In this survey teachers report that students’ attention is harder to maintain in the online school. There is evidence that attention on a task increases memorizing the task6. In classrooms studies also show that more time with attention on task is associated with more learning12, and attention may in fact be the most important factor influencing learning13. We note that students could of course be attentive on a task but not attentive during instructions. To investigate this aspect, future research would benefit from e.g. ethnographic accounts about students attentiveness. Yet, we hypothesize that the attentiveness teachers experience is likely associated with the overall attentiveness and learning of students. As attentiveness is lower in the online school compared to the physical school, there is reason to suspect that the lockdowns do in fact hurt students’ learning.

Teachers report that it has become easier to maintain attention from the first to the second lockdown. This seem to suggest that either teachers, students or both are learning to use the new setting of online schooling. For learning this could be positive news for learning during the second and long (+ 3 months) lockdown.

There are large differences in the attentiveness in online teachings of different kinds of students. Teachers find it easy to maintain the attention of the most hardworking students, but difficult to maintain attention of the least hardworking students. The difference between the two types of students is large and significant. When looking at the improvement from lockdown to lockdown we also see that the harder working half of a class are becoming easier to keep attentive, whereas the lesser working students are not. This widening gaps is already being discussed in media and NGO’s where the reasons, among others, mentioned are physical surroundings and parental support14,15.

From this survey we show a widening gap in attentiveness between the most hardworking and the least hardworking students that is exacerbated through continued lockdown. As some evidence suggests that attentiveness improves when trained (and depreciates when untrained) 10, the low attentiveness in the online school could decrease attention also in the physical school. Therefore, actively working with attentiveness of the least hardworking students should be a priority both in the current lockdown and in the coming lockdowns. As schools reopen, teachers should expect that the less hardworking students have fallen behind and extra resources should be directed towards these students.
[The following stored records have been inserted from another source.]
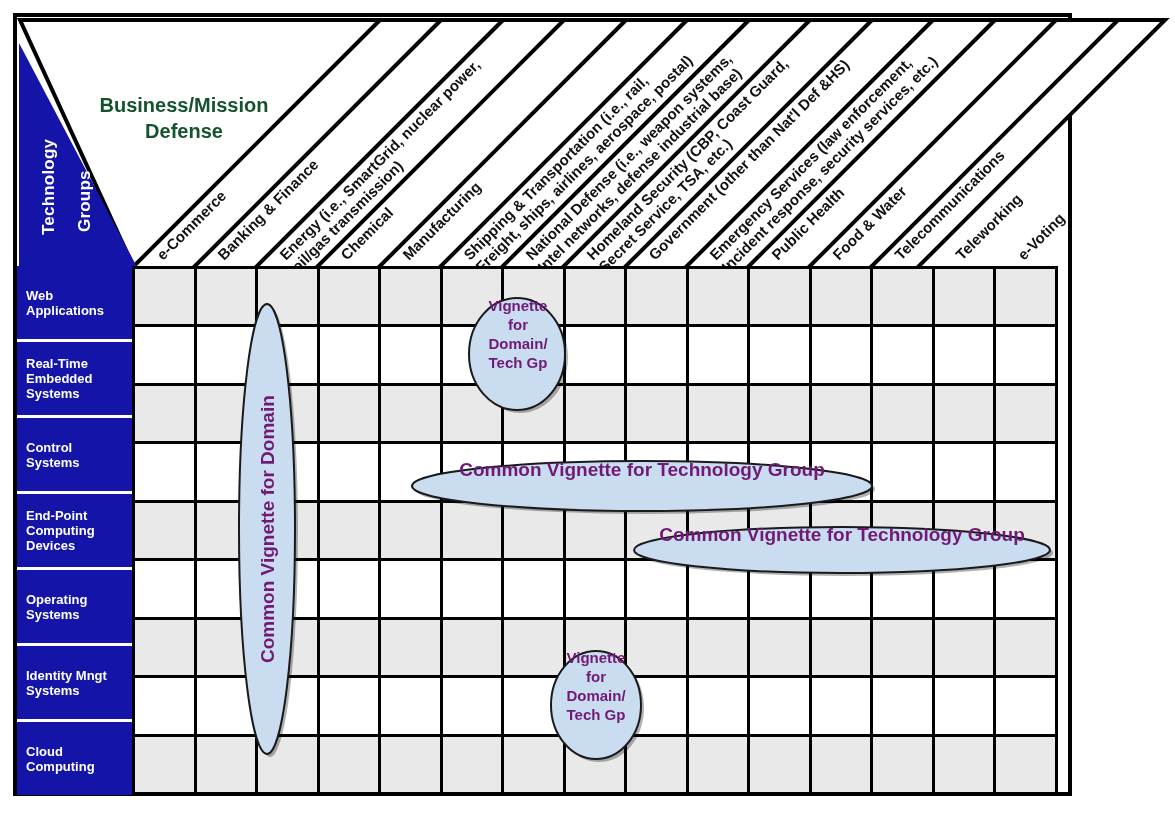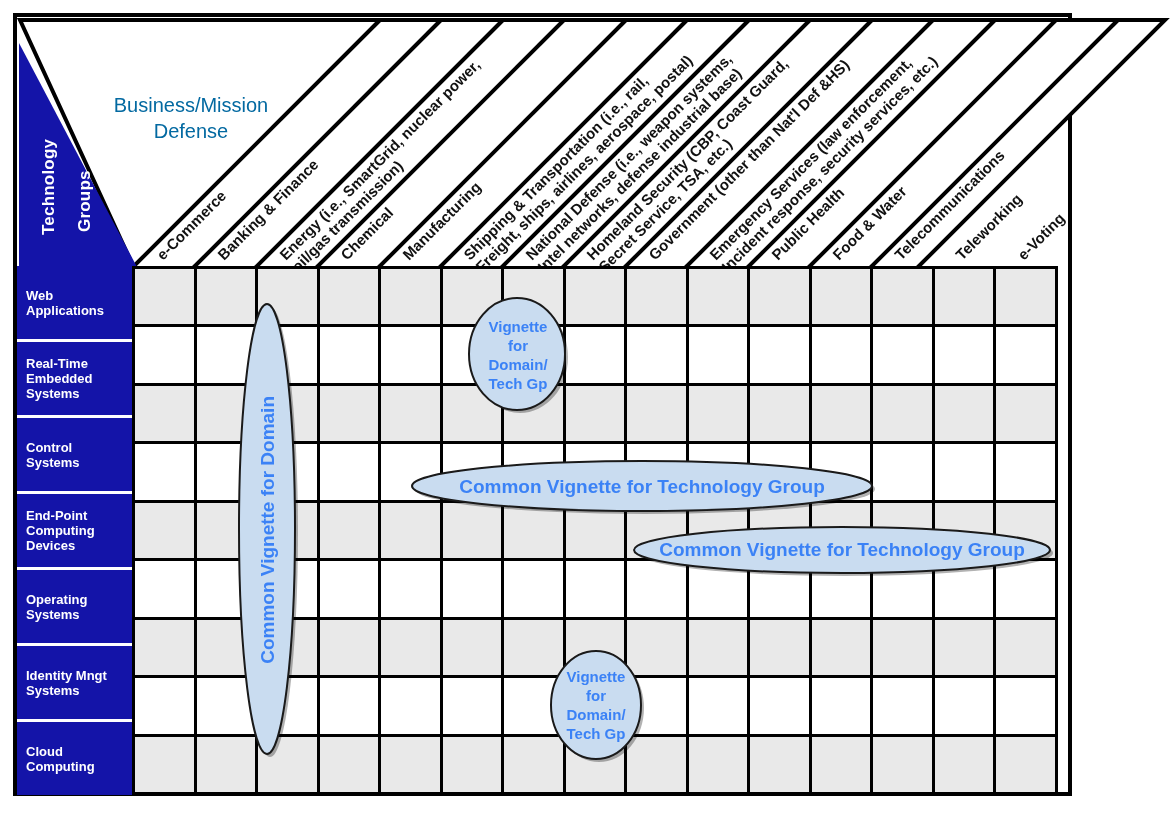--- a/index.html
+++ b/index.html
@@ -19,22 +19,22 @@
   .header-svg{position:absolute;left:0;top:0;}
 
   
   .corner-tri{position:absolute;left:17px;top:17px;width:120px;height:250px;}
 
   .corner-label{position:absolute;color:#fff;font-weight:bold;font-size:17px;
                 line-height:19px;letter-spacing:.2px;
                 writing-mode:vertical-rl;transform:rotate(180deg);
                 text-align:center;}
 
-  .bm-title{position:absolute;left:51px;top:92px;width:280px;text-align:center;
-            font-weight:normal;font-size:20px;line-height:26px;color:#0369a1;}
+  .bm-title{position:absolute;left:44px;top:92px;width:280px;text-align:center;
+            font-weight:bold;font-size:20px;line-height:26px;color:#14532d;}
 
   
   .grid{position:absolute;left:132px;top:266px;width:926px;height:529px;
         border:3px solid #000;box-sizing:border-box;display:flex;flex-direction:column;}
   .grid-row{display:flex;flex:1 1 0;border-bottom:3px solid #000;box-sizing:border-box;}
   .grid-row:last-child{border-bottom:none;}
   .grid-cell{flex:1 1 0;border-right:3px solid #000;box-sizing:border-box;}
   .grid-cell:last-child{border-right:none;}
   .row-odd .grid-cell{background:#e9e9e9;}
   .row-even .grid-cell{background:#ffffff;}
@@ -42,22 +42,22 @@
   
   .rowlabels{position:absolute;left:17px;top:266px;width:139px;height:529px;
              display:flex;flex-direction:column;}
   .rowlabel{flex:1 1 0;background:#1414A8;color:#fff;font-weight:bold;
             font-size:13px;line-height:15px;display:flex;align-items:center;
             padding-left:9px;box-sizing:border-box;
             border-bottom:3px solid #ffffff;}
   .rowlabel:last-child{border-bottom:none;}
 
   
-  .vig{position:absolute;display:flex;align-items:center;justify-content:center;
-       text-align:center;font-weight:bold;color:#3b82f6;}
+  .vig{position:absolute;display:flex;justify-content:center;
+       text-align:center;font-weight:bold;color:#701a75;}
   .vig svg{position:absolute;left:0;top:0;overflow:visible;}
   .vig .vtext{position:relative;z-index:2;}
 
   .vig-circle1{left:467px;top:296px;width:102px;height:118px;font-size:15px;line-height:19px;}
   .vig-circle2{left:548px;top:648px;width:96px;height:114px;font-size:15px;line-height:19px;}
   .vig-oval-tg1{left:409px;top:459px;width:466px;height:56px;font-size:19px;}
   .vig-oval-tg2{left:631px;top:524px;width:422px;height:52px;font-size:19px;}
   .vig-vert{left:237px;top:302px;width:62px;height:455px;font-size:19px;}
   .vig-vert .vtext{writing-mode:vertical-rl;transform:rotate(180deg);white-space:nowrap;}
 </style>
  1. in municipalities Hjørring, Frederikshavn, Brønderslev, Jammerbugt, Vesthimmerland, Thisted og Læsø in Northern Jutland were also closed for students in grades 5-8 from Nov 9 until Nov 23.
  3. We assigned 5 to “strongly agree”, 4 to “agree”, 3 to “neither agree nor disagree”, 2 to ”disagree” and 1 to “strongly disagree”. We do not use answers of “Don’t know”
  4. In this question we use the Danish word for concentrate. In this text we use concentration as a dimension of attention, as concentration refers to a person’s deliberate decision to invest mental effort on a single thing, for example the teaching 11.
  5. We assigned 5 to “strongly agree”, 4 to “agree”, 3 to “neither agree nor disagree”, 2 ”disagree” and 1 to “strongly disagree”. We do not use answers of “Don’t know”
  6. p<0.001 using the Wilcoxon signed rank test, which is a non-parametric test that is used to determine if a distribution is statistically significant from another distribution or a value.
  7. p<0.001 using the Wilcoxon signed rank test.
  8. p<0.001 using the Wilcoxon signed rank test.
  9. We use an ordered logistic regression, to accommodate the ordinal nature of our dependent variable (from strongly agree to strongly disagree).